A recent example: In the issue dated May 19-20, 2007, the true-crime writer Ann Rule www.annrules.com chose the books on murder that she most enjoys. One of them, Edna Buchanan’s The Corpse Had a Familiar Face (Random House, 1987) www.ednabuchanan.com, is also among my favorites the category. Rule said in part:

“Pulitzer Prize-winner Edna Buchanan spent 15 years as crime reporter for the Miami Herald after going to work for the paper in 1970; this is an intriguing memoir of her days and nights at crime scenes trying to unravel the truth. Along the way she memorably evokes the witnesses, families and cops that she encounters. Some of the crimes are comic — a jilted octogenarian tosses a Molotov cocktail into his girlfriend’s house but is nabbed by police after she recognizes the label on the container he used: his favorite brand of prune juice. Other crimes are horrific and will haunt you for weeks.”

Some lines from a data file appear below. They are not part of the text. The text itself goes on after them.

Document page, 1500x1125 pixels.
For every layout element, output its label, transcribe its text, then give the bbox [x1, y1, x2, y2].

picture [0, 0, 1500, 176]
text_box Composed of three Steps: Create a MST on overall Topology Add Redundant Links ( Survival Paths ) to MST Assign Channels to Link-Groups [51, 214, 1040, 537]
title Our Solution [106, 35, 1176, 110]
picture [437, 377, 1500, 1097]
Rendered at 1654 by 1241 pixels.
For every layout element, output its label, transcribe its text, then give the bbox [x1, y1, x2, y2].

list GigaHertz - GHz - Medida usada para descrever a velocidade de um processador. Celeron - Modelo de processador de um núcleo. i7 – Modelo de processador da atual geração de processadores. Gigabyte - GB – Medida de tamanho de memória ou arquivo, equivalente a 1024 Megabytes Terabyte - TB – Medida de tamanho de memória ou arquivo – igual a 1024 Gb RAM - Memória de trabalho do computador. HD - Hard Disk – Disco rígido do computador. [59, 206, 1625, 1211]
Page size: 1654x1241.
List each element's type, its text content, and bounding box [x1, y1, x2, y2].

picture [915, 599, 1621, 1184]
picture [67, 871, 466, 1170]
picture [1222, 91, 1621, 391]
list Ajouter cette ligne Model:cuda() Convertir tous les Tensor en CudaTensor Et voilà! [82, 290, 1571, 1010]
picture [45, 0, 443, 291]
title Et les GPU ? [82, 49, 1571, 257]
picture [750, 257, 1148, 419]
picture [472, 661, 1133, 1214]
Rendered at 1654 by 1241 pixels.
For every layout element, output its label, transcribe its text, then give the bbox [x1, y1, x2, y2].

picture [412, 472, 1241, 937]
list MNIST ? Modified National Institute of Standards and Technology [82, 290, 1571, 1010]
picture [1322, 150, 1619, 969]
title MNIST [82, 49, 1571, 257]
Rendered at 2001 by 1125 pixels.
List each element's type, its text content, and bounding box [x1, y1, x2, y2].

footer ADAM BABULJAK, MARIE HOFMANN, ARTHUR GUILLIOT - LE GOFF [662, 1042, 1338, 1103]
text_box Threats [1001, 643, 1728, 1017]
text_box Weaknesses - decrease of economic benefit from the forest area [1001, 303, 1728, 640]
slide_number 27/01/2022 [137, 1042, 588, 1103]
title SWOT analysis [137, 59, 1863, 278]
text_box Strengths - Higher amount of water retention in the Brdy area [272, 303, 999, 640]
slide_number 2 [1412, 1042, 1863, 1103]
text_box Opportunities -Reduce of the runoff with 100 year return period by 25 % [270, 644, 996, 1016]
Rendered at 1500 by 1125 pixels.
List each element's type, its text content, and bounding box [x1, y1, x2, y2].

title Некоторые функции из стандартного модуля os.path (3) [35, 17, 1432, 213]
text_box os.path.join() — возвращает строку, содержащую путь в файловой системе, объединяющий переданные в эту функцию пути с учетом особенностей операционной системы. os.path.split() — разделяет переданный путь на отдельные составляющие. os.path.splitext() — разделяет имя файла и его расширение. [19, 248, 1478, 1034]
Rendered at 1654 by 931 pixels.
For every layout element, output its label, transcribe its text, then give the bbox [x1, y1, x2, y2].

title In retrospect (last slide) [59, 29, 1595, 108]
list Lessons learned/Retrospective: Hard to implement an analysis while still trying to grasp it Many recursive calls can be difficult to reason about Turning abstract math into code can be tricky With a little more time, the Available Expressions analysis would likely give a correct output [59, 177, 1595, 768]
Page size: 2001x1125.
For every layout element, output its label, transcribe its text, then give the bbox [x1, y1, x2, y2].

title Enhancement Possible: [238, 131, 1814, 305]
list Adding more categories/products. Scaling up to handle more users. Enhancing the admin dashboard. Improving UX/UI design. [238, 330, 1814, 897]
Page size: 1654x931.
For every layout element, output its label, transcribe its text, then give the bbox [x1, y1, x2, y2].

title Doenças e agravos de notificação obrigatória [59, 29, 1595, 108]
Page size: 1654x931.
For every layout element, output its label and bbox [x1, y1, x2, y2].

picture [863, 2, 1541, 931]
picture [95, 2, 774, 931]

Most true-crime books focus on a single case, and The Corpse Had a Familiar Face is unusual partly for the range of macabre events that it covers. And Buchanan was one of the first — and is still one of the best-known — women to earn a national reputation for her work on the historically macho police beat on newspapers. She now writes mysteries. But her most famous line remains her lead for a story about a man shot to death while waiting in line at a fast-food place: “He died hungry.”